O ritmo de locação das novas áreas será influenciado também pelo nível de emprego – em novembro, o número de desempregados no país era de 14 milhões. “Aumentos na taxa de desemprego vão interferir na decisão de contratação de escritórios”, afirma o presidente da consultoria SiiLA , Giancarlo Nicastro. No entendimento do presidente da Colliers, Ricardo Betancourt, o mercado paulistano de escritórios de alto padrão tende a ficar estável no primeiro semestre e apresentar melhora do desempenho, na segunda metade do ano, como consequência da vacinação. A Colliers estima que, em 2020, a absorção bruta de escritórios dos padrões A e A+ tenha ficado negativa, ou seja, com devoluções superando contratações em 50 mil m2 na cidade de São Paulo. Para 2021, a projeção da consultoria é de absorção bruta positiva de 50 mil m2. “As maiores movimentações de devolução de escritórios já ocorreram em 2020”, diz Betancourt.

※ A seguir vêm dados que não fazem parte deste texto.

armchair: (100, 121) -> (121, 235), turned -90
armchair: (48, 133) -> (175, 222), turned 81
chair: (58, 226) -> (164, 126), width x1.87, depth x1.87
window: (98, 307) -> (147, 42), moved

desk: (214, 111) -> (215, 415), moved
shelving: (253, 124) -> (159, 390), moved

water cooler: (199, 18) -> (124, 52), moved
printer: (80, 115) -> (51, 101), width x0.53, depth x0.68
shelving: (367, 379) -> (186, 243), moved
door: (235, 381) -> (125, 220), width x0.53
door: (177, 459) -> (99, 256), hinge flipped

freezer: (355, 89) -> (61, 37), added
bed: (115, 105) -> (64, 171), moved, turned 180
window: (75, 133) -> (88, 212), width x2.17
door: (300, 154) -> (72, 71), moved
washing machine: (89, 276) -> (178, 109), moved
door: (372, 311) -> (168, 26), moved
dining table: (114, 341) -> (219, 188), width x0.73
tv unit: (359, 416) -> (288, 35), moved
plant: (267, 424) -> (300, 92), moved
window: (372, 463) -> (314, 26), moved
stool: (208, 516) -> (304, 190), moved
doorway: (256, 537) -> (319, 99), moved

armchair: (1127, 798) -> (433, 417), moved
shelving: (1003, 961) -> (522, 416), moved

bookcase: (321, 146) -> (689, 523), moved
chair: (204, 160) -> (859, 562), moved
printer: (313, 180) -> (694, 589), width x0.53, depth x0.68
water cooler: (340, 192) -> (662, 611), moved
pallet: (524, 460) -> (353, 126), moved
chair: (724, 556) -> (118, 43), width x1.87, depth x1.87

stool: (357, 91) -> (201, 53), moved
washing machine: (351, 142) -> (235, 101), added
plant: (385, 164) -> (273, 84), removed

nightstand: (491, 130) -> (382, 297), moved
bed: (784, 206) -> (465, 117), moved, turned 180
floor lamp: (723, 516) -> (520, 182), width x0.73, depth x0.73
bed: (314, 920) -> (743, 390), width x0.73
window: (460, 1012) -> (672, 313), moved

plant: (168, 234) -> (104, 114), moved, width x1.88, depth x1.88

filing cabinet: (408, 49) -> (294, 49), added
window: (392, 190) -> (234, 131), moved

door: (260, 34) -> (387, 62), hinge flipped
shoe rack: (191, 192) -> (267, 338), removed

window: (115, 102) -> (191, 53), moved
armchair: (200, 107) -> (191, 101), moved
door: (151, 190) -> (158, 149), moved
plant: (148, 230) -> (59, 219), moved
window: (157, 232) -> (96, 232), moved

Parte das devoluções se deveu ao teletrabalho, e outra parcela, às demissões ocorridas em função da crise econômica, segundo a presidente da consultoria Newmark, Marina Cury. A executiva cita que algumas reduções de áreas já faziam parte de “planejamento antigo” das empresas ocupantes, caso do Itaú Unibanco. Segundo a chefe de Pesquisa e Inteligência de Mercado da Newmark, Mariana Hanania, no quarto trimestre, empresas informaram que devolveriam 84 mil m2, ante a notificação de 105 mil m2 no terceiro trimestre. Não necessariamente as devoluções foram feitas no próprio trimestre. A presidente da Newmark ressalta que “grandes empresas amarraram-se em contratos nos últimos três anos”. Para rompêlos, ocupantes precisam pagar multas e, em alguns casos, restituir o “cash allowance” (subsídio de proprietários a novos inquilinos) recebido.

Por outro lado, a qualidade dos novos prédios que chegam ao mercado contribui para o puxar o preço pedido para cima. Exemplo disso é o B32, localizado na avenida Faria Lima e considerado o melhor prédio corporativo de São Paulo, que recebeu o “habite-se” em julho. Há expectativa de valor elevado também para o aluguel das três torres do condomínio Parque da Cidade, que estão para ser entregues. A Colliers projeta valor médio pedido por m2 de R$ 90, neste ano, ante R$ 87, em 2020, e R$ 82, em 2019, apesar de esperar que a vacância tenha nova alta, para 21%. Embora não tenha havido queda dos valores médios pedidos pelos proprietários de escritórios em São Paulo, as concessões aumentaram, como é praxe nos momentos em que a balança das negociações é mais favorável aos inquilinos. O prazo de carência para começar a pagar o aluguel cresceu, mas a prática de concessão de subsídios não foi retomada.